How many of you have tried to encourage your child to do something by telling her, “It’s easy! Try it. You can do it!”

I am raising my hand right now, too. I have definitely said these words to my kids many times. They are well-intentioned words. But they are also words that can backfire.

After reading a parenting book entitled How to Talk So Kids Will Listen and Listen So Kids Will Talk by Adele Faber and Elaine Mazlish, I learned some very practical phrases that help kids to open up and feel heard and understood. After all, everyone needs to feel heard and understood. Kids are no exception. . . .

Most parenting books that I’ve read have given me ideas to implement with my kids that, over a period of time, often have a positive cumulative effect. Usually, the changes are subtle and happen over an extended period of time.

That’s not how it was after reading How to Talk. I got an instantaneous response to one of the parenting tips in this book. I used a tip on my 3-year-old son and, like a charm, it worked immediately.

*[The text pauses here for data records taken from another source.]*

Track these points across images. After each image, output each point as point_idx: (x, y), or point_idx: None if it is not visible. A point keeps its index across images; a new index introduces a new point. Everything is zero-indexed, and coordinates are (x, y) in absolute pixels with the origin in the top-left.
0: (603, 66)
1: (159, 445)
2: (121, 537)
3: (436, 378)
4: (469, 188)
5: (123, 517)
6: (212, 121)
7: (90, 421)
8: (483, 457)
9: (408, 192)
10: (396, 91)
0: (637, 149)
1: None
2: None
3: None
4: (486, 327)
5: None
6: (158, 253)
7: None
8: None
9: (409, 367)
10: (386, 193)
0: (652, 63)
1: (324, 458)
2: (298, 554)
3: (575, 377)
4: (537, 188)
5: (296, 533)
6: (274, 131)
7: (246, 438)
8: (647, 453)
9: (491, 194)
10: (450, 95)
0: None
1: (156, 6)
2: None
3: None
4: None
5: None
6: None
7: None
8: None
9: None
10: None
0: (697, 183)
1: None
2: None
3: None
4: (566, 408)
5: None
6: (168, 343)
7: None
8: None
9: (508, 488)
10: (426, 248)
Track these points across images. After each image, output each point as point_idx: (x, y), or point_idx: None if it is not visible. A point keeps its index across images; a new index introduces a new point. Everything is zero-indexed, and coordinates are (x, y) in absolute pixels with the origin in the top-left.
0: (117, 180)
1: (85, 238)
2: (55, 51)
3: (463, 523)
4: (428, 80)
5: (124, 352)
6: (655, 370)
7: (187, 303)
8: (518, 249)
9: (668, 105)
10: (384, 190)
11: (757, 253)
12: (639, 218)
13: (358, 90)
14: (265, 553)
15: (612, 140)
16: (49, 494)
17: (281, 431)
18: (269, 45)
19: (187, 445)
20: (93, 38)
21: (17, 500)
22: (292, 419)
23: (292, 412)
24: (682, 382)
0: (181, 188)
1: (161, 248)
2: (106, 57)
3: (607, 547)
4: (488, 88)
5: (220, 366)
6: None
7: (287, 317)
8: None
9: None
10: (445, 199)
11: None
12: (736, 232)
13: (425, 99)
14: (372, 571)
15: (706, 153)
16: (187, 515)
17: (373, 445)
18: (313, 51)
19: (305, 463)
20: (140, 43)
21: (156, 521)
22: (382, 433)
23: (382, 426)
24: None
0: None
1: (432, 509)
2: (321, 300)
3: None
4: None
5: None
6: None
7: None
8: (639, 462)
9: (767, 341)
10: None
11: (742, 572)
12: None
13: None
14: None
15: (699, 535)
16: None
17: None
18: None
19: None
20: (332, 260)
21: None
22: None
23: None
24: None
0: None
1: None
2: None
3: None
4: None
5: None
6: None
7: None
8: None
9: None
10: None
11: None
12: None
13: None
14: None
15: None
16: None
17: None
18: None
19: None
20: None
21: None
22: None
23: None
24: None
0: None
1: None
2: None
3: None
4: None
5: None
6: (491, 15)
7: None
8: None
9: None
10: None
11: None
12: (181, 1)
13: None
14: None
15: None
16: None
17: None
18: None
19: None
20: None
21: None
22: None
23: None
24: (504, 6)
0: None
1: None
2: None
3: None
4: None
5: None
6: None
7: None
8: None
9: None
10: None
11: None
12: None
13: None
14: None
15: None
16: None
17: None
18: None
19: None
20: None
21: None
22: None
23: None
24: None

Magic? It sure felt like it.

. . . We were parked at the Costco gas station, petrol oozing into my blue mini-van by the second. While we waited, my 3-year-old son asked for a drink of water.

A disposable water bottle sat in a nearby cup holder. I grabbed it, unscrewed the lid and handed it to him. He guzzled it down and then asked me to put the lid back on.

I started to do it for him, but then decided to try to encourage his autonomy a little bit. . . .

When I handed him the water bottle, my son immediately threw a fit. He started screaming, “I can’t! I caaaaaannn’t!!”

I told him, “Yes you can do this. It’s not hard. Try it!”

In response to this attempted encouragement, the volume of his sobs increased. I was a little frustrated with this, but then I remembered something I read in How to Talk.

. . . When parents tell their kids: “You can do it, it’s easy!” to try to encourage them, kids feel like it’s a lose-lose proposition. If they are successful at completing the task, then they are simply doing what you already expected of them, so no-big-deal. But, if they can’t do it, then they will really feel like a loser, and a big disappointment to their parent because they failed to do what is supposedly “easy.” Why should they even try it?

Instead, parents should encourage children to try new things by saying: “This is really hard sometimes” or “some people have a difficult time doing this” and then prompting them to try it. At this point, trying a new thing is a win-win proposition for the child. If they can’t do it, then it’s okay because “sometimes it’s hard to do.” But, if they can do it, then they are a real winner because they just did something that is “hard.”

So . . . I changed my tactic with my son. In between screams, I told him, “Well, actually don’t worry about it. Screwing on water bottle lids can be tricky sometimes. It can be hard for some people to do.”

He stopped crying and immediately said, “I can do it!” He reached for the water bottle and, in one fell swoop, he screwed on that little lid successfully. Of course, his face broke into a confident, beaming smile.

At that point, I affirmed him and said, “I knew you could do it all along! Good job!”

My son tasted some water, and then he tasted some success in accomplishing something new.

As for me, I felt like a magician or something. . . . You just never know what will happen when you read a parenting book.